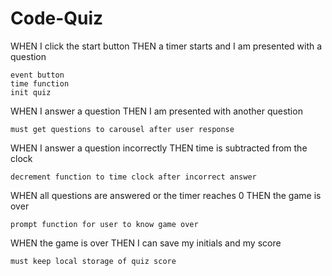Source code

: # Code-Quiz

WHEN I click the start button
THEN a timer starts and I am presented with a question

    event button
    time function
    init quiz

WHEN I answer a question
THEN I am presented with another question

    must get questions to carousel after user response

WHEN I answer a question incorrectly
THEN time is subtracted from the clock

    decrement function to time clock after incorrect answer

WHEN all questions are answered or the timer reaches 0
THEN the game is over

    prompt function for user to know game over

WHEN the game is over
THEN I can save my initials and my score

    must keep local storage of quiz score
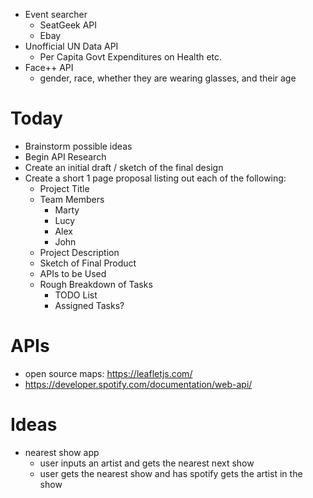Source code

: * Event searcher
    - SeatGeek API
    - Ebay
* Unofficial UN Data API
    - Per Capita Govt Expenditures on Health etc.
* Face++ API
    - gender, race, whether they are wearing glasses, and their age

# Today
* Brainstorm possible ideas 
* Begin API Research
* Create an initial draft / sketch of the final design
* Create a short 1 page proposal listing out each of the following:
    - Project Title 
    - Team Members
        - Marty
        - Lucy
        - Alex
        - John
    - Project Description
    - Sketch of Final Product
    - APIs to be Used
    - Rough Breakdown of Tasks 
        - TODO List
        - Assigned Tasks?

# APIs
* open source maps: https://leafletjs.com/
* https://developer.spotify.com/documentation/web-api/

# Ideas
* nearest show app
    - user inputs an artist and gets the nearest next show
    - user gets the nearest show and has spotify gets the artist in the show
    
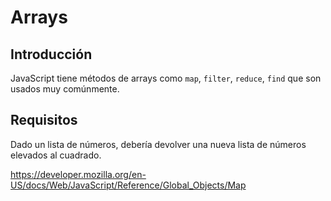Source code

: # Arrays

## Introducción

JavaScript tiene métodos de arrays como `map`, `filter`, `reduce`, `find` que son usados muy comúnmente.

## Requisitos

Dado un lista de números, debería devolver una nueva lista de números elevados al cuadrado.

https://developer.mozilla.org/en-US/docs/Web/JavaScript/Reference/Global_Objects/Map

========================================

- **What to work on**: Filter the records for lines containing the word "game" and copy each one.

- **Exercise response**:
THEN the game is over
    prompt function for user to know game over
WHEN the game is over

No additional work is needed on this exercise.